Steve Kramer is director of the Greater Cincinnati Police Museum. He says horses became necessary because the city was growing outward and people were moving up the hills and away from the river.
"And they annexed so much stuff, they found their foot cops could no longer patrol them all,” Kramer says. “So in 1886 they put out their first horse, or mounted, out in Walnut Hills because he had such a large area to patrol. And from then on the mounted patrol was born."
Kramer says soon after that mounted patrols were added to the West Side at the District 9 station near Eighth and State, and the District 10 station in Cumminsville. But officers on horseback didn't last long. The combustion engine came along and Kramer says, soon, officers were patrolling in cars and on motorcycles.
"So, by 1927, Chief (William) Copelan decided there was no need to have horses anywhere anymore. It was just too expensive," Kramer says.
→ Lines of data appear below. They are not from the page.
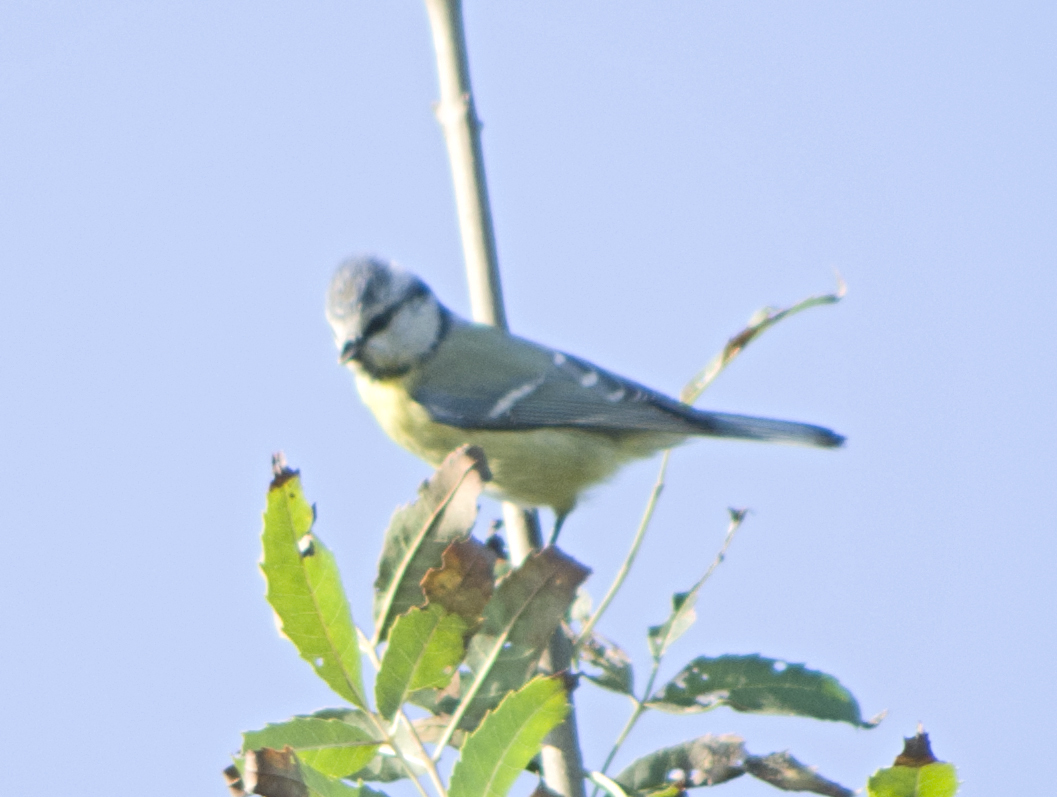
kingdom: Animalia
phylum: Chordata
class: Aves
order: Passeriformes
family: Paridae
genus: Cyanistes
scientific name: Cyanistes caeruleus
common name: Eurasian blue tit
Sixty years later, in 1987, Cincinnati Police found themselves dealing with unruly mobs after concerts and outside of some bars. Steve Chabot was a city councilman then. He looked at horses as a solution.
"(I) thought it would be a good idea for such things as crowd control," Chabot says.
Chabot, who now represents Ohio's First Congressional District, says there was some resistance at City Hall, but he worked with county coroner Frank Cleveland and local attorney Robert Manley to bring back the horse patrol.
"The three of us came up with an idea which worked, and that was to get the private sector, individuals who thought it was a good idea, to contribute to a fund to fund it for the first year," Chabot says. "To get it off the ground and then let it prove its worth."
The mounted patrol is an essential city function, according to Chris Seelbach. He calls it a tool that police officers need to have. He says the best way to get that tool is with public and private funds.
"We've already had people who've reached out to the city through the city administration and said that they would be willing and interested in helping pay for bringing back the mounted patrol," Seelbach says. "So those people are going to be part of this conversation."
Seelbach says when the mounted patrol was disbanded in 2013, Council passed a motion to keep all the equipment. So that's one less expense to reforming the patrol. However, there's still the costs of training and housing the horses.
A budget motion offered in 2012 proposed saving the mounted patrol, with seven officers and nine horses, for $105,000.
Seelbach says he wants a report from the city manager to determine the cost and the size of a new patrol.
He says Cincinnati officers could be back in the saddle and on the streets by spring of 2016.